►
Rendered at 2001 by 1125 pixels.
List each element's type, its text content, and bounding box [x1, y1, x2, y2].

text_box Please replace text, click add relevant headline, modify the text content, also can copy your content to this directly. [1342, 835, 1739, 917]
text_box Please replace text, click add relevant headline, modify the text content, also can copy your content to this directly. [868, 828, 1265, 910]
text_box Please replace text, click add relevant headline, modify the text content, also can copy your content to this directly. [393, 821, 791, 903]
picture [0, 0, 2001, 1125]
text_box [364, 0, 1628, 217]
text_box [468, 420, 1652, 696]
◄
** WORK TASK **
Nothing in the listing should be left out; repeat it exactly.

** EXERCISE OUTPUT **
Rendered at 2001 by 1125 pixels.
List each element's type, its text content, and bounding box [x1, y1, x2, y2].

text_box Please replace text, click add relevant headline, modify the text content, also can copy your content to this directly. [1342, 835, 1739, 917]
text_box Please replace text, click add relevant headline, modify the text content, also can copy your content to this directly. [868, 828, 1265, 910]
text_box Please replace text, click add relevant headline, modify the text content, also can copy your content to this directly. [393, 821, 791, 903]
picture [0, 0, 2001, 1125]
text_box [364, 0, 1628, 217]
text_box [468, 420, 1652, 696]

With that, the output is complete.